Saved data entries
* * * * * * *

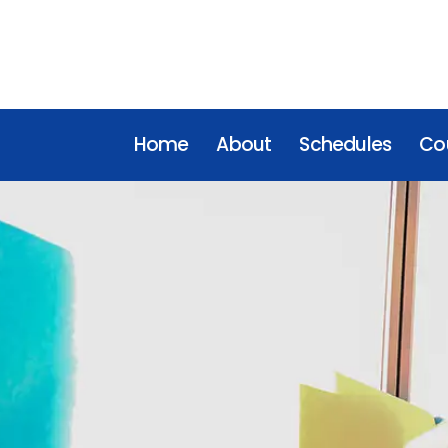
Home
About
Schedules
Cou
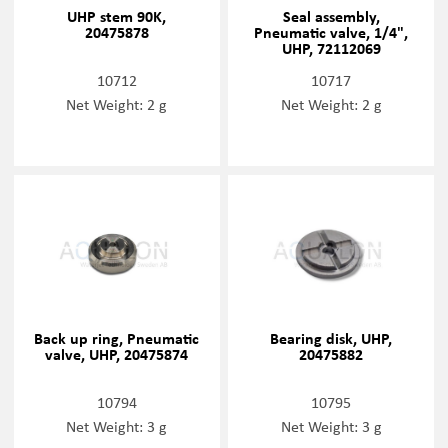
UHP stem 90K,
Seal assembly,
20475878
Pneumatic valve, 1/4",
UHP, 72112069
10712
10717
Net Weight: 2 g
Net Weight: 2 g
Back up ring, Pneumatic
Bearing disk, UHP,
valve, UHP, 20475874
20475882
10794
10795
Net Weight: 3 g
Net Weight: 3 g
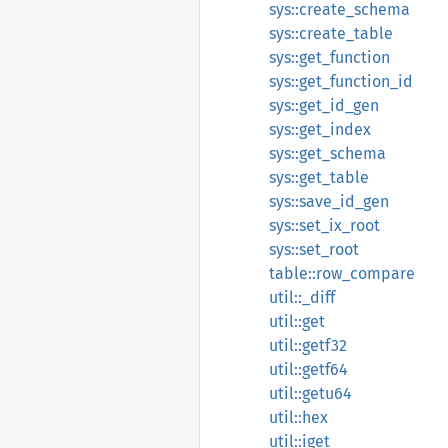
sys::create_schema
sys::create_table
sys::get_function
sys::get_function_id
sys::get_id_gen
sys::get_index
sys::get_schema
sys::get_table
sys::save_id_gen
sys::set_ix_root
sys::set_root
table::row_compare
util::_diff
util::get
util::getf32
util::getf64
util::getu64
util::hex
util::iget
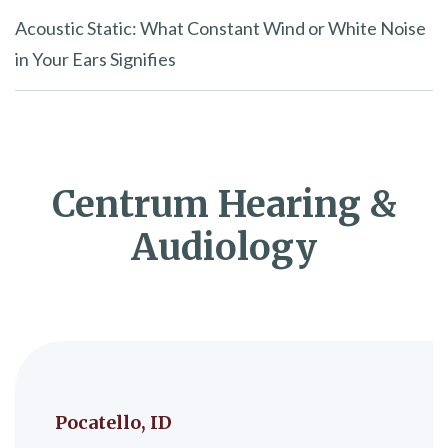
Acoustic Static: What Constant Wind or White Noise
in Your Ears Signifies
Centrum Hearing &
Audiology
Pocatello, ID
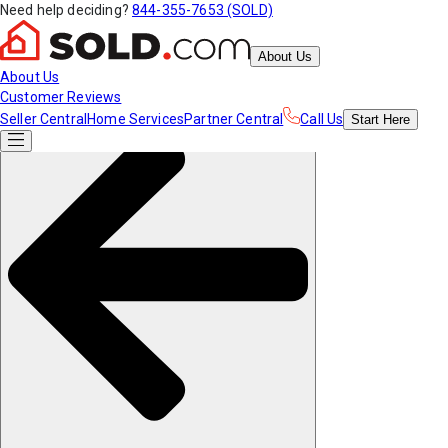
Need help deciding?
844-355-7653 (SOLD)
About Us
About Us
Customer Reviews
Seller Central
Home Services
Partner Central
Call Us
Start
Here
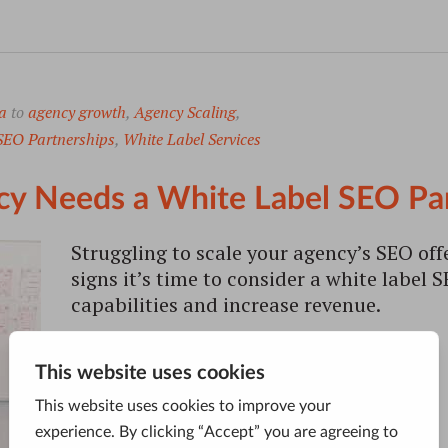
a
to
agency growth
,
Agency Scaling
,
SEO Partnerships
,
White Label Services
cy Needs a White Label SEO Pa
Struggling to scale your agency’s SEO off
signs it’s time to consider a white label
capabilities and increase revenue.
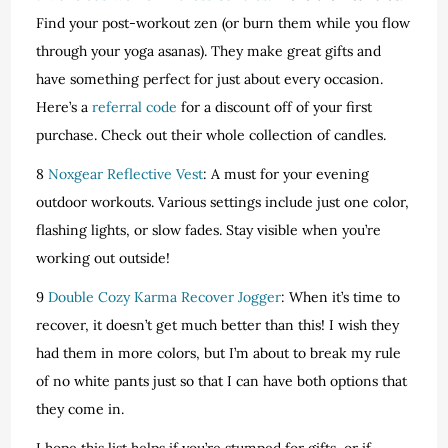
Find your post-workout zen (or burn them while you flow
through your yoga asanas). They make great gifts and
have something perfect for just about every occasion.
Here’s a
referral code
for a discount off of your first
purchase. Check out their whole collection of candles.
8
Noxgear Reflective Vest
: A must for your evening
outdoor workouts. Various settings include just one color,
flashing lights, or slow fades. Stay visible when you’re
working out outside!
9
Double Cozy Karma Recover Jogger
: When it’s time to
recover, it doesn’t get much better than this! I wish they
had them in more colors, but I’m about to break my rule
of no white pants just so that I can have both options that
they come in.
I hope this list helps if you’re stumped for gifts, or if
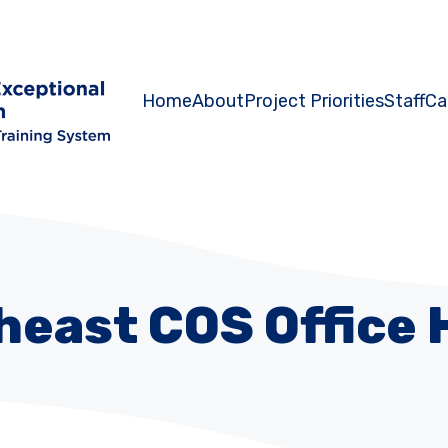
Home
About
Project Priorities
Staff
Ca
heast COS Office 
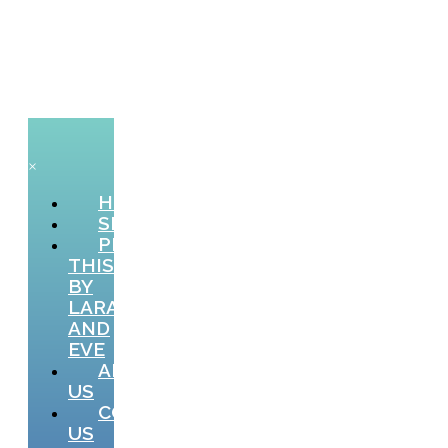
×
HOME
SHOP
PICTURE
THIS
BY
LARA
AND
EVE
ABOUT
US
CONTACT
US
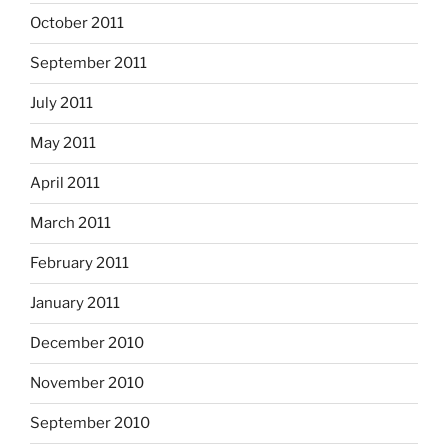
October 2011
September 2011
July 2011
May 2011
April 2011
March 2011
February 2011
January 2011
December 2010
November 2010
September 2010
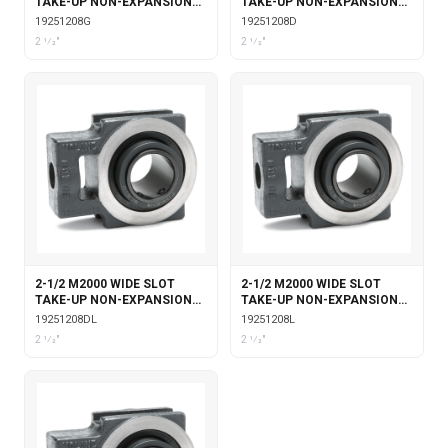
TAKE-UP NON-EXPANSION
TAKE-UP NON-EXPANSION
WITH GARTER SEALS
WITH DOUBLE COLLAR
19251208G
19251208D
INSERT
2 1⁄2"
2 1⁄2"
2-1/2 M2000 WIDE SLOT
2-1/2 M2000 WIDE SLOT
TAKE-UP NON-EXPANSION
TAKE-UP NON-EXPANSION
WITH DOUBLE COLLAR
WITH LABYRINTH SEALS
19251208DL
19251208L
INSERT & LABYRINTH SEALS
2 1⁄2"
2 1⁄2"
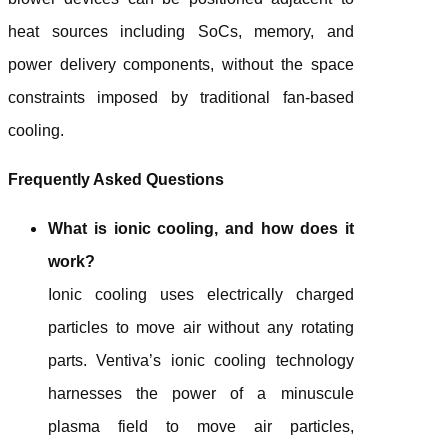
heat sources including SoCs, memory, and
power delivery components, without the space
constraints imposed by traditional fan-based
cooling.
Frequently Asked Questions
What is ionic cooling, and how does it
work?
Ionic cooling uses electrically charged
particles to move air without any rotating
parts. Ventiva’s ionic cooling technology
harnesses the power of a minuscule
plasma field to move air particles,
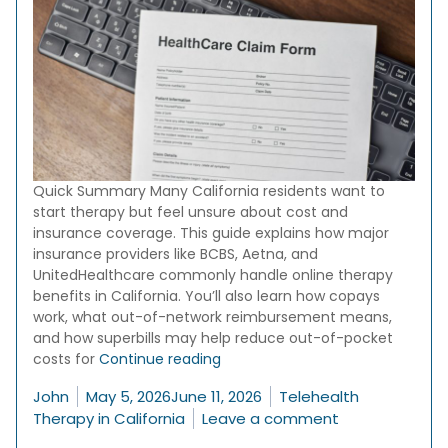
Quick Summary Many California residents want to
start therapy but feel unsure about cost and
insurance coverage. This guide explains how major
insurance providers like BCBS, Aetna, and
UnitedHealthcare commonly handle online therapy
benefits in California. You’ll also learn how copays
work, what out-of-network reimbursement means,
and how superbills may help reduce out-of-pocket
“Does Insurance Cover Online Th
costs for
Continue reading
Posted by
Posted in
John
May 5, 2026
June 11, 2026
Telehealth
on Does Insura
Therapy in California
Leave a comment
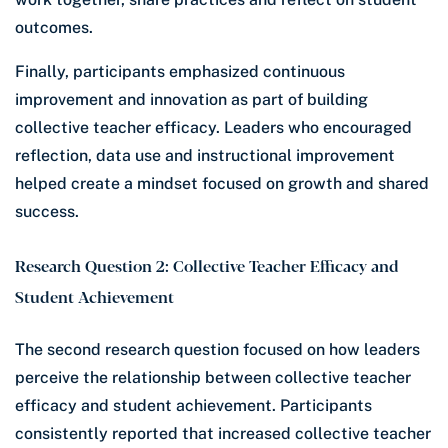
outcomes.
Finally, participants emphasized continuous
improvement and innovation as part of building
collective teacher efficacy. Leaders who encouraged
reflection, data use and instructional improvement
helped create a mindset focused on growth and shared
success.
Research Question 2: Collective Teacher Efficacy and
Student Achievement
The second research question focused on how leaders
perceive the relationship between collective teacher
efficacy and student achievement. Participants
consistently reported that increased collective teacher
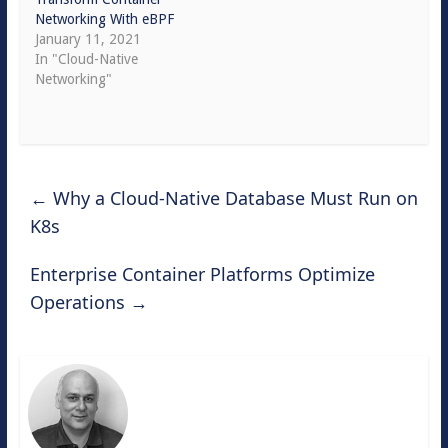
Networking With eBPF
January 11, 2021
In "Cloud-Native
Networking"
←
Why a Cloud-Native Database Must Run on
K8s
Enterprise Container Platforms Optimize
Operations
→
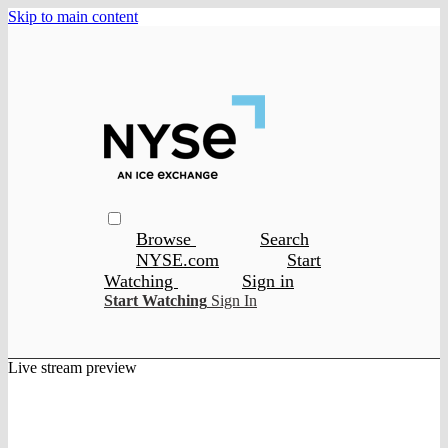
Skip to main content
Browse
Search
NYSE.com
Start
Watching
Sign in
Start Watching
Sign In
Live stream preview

* * * * * * *

Going line by line through the entries above, count each line that has the word "without", then state the count alone.

__Response__
2